第4話 メイドさんと洋菓子①
『メイドさん、仕事中にごめんね』
昼休みに入ってスマホでメイドさんに連絡する。この土日で旅行に行っていた同僚から洋菓子を貰ったが、1人では食べきれない量なのだ。
『どうされました?』
『大量に洋菓子貰ったんだけど持って帰ったら食べたりする?』
『もちろん!!!!!!!!!』
とんでもない「!」の量だな。彼女は甘党なのだ。
それなら1つだけ仕事中に摘んで、あとは彼女へのお土産にしよう。
『了解、持って帰るね』
『美味しいコーヒーを淹れてお待ちしております』
それは楽しみだ、早く帰らねば。
午後からの仕事へのやる気を漲らせてスマホを閉じる。
「おい、何ニヤニヤしてんだよ」
隣の席の同僚から声をかけられる。顔に出てたか。
「何でもねぇよ」
「彼女か?お前いないって言ってなかったけ」
「いないぞ、多分聞かれたときから今までずっと」
週に3日は深夜まで残業するような生活リズムで誰かと恋愛する体力なんてない。
「うーん……?」
彼は納得していないような顔をして自分のPCに向き直る。
◆ ◇ ◆ ◇
いつも通り自室のドアに鍵を差し込む。鍵を回して少し時間を置いてからドアノブを引く。これはメイドさんからの要望だ。
なんでも鍵の音で帰宅を察知、玄関まで音もなく走ってきて身だしなみを整えるらしい。
だからおそらくこのドアを開けると。
「おかえりなさいませ、ご主人様」
「ただいま、メイドさん。いつもありがとう」
綺麗に腰を折る彼女がいるのだ。
差し出される手に任せるよう鞄を渡す。ここまでがいつもの流れ、ありがたい話だ。
休日は定時後に私服に着替える彼女も、平日はお風呂に入るまではメイド服を脱がないらしい。理由を聞いても「マイルールですので」と詳細は教えてもらえない。
「それで、あの、」
指をくるくると回しながら遠慮がちに彼女は声を上げる。
あぁそうか、楽しみにしてたもんな。
鞄とは別に持っていた紙袋を差し出す。彼女はそれを大切なものを扱うかのように丁寧に受け取ると顔をほころばせた。
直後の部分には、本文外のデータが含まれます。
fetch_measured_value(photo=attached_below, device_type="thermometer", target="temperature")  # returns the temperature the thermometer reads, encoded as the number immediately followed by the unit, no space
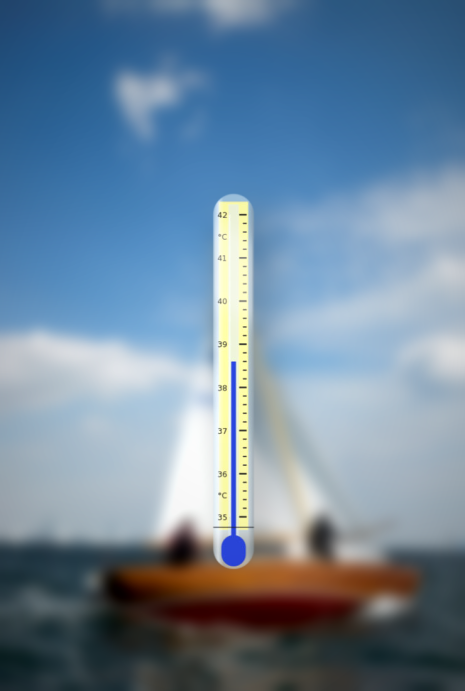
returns 38.6°C
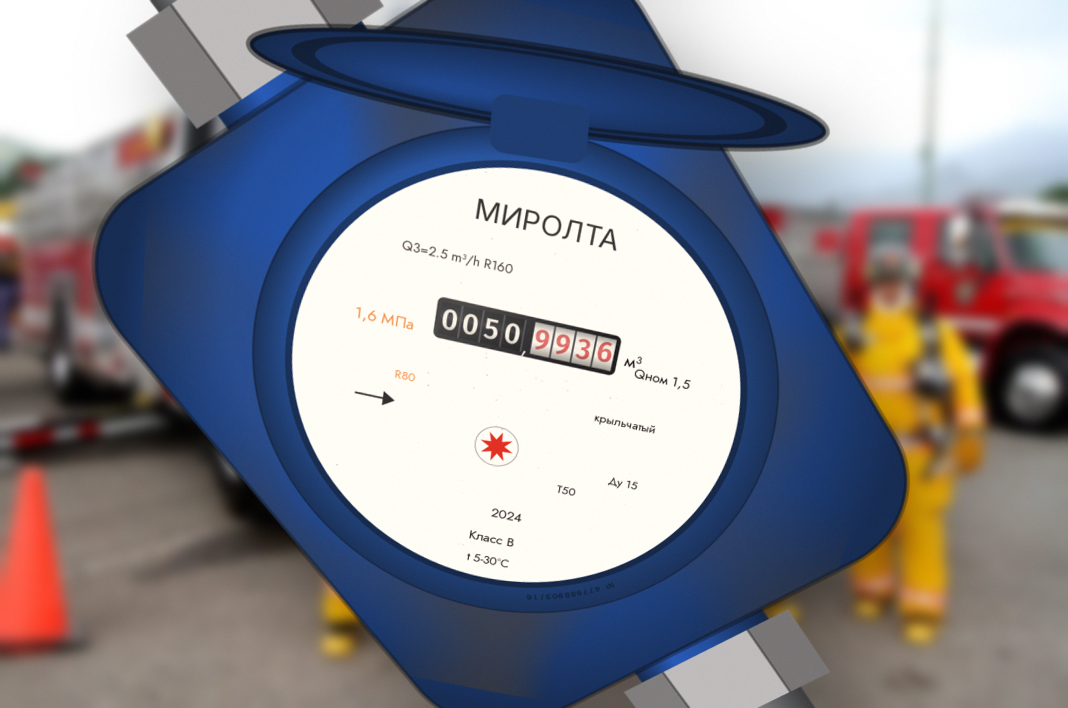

美人は絵になるなぁなんて心を温めていると、メイドさんはくるりと振り返ってリビングの方へ。
「ひゃっほう〜!!お菓子だ!ご主人様もそんなとこ突っ立ってないで早く着替えましょう」
なんて現金なメイドなんだ。さっきまでのお淑やかな彼女はどこへやら。
まぁでもこんな彼女だからストレスを溜めず一緒に暮らせるんだろう。
お菓子を食べる前に手作りのご飯が待っている。今日の献立はなんだろうと、漂う香りに期待を膨らませながら俺は革靴に手をかけた。